[Items listed in a dataset]
________________________

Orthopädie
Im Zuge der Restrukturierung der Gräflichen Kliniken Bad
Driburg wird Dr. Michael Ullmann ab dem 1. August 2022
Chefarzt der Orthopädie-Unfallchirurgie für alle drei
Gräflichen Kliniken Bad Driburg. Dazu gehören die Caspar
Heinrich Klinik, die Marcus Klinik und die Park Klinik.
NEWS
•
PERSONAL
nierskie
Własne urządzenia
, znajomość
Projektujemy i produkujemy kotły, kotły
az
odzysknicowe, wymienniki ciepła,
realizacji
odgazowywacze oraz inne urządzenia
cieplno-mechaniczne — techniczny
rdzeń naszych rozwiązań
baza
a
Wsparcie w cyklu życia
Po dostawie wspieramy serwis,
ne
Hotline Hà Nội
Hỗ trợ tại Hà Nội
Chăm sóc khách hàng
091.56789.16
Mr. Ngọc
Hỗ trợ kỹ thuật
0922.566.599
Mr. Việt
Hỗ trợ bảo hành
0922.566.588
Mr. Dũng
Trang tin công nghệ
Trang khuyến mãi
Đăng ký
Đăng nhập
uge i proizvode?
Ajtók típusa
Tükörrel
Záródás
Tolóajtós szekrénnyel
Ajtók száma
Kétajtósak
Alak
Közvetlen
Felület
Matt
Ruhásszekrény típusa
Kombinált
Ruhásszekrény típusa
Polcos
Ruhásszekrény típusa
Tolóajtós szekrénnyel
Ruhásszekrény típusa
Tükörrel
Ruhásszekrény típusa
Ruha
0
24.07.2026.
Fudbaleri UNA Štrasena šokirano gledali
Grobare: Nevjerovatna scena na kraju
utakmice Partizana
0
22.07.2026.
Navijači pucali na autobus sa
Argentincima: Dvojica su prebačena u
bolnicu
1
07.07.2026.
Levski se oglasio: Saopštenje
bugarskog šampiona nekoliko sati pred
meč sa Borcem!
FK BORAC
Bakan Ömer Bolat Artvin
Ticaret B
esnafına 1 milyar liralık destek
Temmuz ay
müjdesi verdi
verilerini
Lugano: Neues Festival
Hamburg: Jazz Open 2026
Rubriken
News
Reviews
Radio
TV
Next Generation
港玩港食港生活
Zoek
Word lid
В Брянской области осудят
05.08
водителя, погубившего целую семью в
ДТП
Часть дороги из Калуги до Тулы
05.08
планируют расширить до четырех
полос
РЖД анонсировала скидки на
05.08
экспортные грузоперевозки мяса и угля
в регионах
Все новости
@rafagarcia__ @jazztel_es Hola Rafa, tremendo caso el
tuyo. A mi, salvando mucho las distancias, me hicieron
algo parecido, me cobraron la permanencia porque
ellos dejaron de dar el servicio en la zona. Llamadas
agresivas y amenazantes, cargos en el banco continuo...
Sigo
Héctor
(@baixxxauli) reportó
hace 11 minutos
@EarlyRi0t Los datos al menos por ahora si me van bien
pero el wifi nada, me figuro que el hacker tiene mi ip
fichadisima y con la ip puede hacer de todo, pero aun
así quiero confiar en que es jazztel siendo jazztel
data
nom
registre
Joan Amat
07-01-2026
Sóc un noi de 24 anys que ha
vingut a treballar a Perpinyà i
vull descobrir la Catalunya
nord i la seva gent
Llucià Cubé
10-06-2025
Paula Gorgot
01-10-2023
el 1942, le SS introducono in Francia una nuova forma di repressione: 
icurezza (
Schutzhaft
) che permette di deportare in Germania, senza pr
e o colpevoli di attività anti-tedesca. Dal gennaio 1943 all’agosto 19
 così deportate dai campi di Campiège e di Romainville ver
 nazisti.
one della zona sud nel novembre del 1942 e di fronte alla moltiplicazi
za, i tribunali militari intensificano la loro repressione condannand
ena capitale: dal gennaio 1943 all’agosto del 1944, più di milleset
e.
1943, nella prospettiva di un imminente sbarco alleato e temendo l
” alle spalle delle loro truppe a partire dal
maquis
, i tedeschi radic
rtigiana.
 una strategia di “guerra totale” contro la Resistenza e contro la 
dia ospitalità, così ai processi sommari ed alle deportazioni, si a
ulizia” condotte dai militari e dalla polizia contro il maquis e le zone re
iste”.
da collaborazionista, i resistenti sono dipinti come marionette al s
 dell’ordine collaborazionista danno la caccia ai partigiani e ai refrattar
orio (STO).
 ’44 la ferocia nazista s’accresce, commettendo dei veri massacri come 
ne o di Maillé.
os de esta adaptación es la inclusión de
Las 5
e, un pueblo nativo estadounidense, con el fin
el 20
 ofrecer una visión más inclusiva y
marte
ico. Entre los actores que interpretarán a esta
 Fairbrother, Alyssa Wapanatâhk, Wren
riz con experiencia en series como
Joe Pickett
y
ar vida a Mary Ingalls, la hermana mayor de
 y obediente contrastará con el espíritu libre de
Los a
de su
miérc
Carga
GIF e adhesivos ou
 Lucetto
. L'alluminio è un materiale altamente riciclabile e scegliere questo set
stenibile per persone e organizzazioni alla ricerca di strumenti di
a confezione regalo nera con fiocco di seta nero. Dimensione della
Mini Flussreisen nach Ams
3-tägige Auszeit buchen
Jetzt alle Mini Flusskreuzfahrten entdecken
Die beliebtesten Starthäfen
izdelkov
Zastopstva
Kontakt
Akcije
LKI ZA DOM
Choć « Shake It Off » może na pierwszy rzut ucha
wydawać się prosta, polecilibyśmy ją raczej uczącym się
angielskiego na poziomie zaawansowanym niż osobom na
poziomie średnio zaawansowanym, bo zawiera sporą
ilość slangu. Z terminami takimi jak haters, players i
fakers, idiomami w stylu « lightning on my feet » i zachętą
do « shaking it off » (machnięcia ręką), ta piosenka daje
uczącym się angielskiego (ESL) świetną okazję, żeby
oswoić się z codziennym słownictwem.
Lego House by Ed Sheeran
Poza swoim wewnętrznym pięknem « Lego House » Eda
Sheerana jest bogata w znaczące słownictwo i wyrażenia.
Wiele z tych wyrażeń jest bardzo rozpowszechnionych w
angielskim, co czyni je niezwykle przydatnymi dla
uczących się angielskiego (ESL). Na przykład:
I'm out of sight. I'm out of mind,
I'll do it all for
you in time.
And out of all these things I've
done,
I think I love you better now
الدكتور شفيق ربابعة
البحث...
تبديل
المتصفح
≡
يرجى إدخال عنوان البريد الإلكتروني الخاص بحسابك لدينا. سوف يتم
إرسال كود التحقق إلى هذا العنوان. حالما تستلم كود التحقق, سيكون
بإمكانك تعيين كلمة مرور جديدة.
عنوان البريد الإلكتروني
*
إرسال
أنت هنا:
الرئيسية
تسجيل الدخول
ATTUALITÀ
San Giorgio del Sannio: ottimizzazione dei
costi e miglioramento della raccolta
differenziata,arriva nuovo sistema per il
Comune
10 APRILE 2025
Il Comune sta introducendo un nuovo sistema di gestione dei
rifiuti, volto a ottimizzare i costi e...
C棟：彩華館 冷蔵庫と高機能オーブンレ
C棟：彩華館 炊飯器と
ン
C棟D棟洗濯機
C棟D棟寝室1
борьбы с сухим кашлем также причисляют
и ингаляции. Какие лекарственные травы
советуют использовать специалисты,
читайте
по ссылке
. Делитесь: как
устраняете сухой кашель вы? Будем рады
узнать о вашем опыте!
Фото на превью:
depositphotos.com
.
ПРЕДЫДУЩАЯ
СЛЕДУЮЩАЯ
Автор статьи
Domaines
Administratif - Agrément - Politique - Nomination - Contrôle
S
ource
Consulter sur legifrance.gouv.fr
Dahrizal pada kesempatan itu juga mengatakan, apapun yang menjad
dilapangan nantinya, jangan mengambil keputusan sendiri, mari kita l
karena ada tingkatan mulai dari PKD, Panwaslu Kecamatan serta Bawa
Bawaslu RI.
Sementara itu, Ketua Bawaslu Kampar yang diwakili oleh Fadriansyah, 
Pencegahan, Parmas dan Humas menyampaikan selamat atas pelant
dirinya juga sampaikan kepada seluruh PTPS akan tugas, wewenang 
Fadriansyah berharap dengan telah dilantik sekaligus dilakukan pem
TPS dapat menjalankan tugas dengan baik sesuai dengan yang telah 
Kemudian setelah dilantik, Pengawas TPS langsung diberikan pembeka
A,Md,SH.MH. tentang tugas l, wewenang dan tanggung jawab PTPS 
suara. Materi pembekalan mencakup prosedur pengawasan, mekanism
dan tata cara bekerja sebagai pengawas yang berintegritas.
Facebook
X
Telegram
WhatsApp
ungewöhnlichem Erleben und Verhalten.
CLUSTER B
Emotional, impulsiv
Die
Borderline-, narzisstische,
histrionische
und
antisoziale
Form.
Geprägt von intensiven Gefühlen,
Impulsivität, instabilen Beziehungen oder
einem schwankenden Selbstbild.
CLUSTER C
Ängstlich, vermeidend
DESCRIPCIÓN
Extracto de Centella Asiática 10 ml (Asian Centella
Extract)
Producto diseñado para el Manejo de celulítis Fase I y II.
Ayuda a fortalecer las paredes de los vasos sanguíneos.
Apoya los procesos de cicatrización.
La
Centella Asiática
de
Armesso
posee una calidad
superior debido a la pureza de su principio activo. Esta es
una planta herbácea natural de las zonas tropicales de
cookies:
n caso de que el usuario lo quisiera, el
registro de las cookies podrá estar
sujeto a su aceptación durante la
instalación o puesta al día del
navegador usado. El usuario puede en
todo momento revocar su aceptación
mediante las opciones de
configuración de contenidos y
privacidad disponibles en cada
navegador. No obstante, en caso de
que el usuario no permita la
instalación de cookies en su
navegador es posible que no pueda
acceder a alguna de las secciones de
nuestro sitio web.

________________________

Task to complete: Pull out every line holding "Orthopädie" from the records above, and copy it.

Answer box:
Orthopädie
Chefarzt der Orthopädie-Unfallchirurgie für alle drei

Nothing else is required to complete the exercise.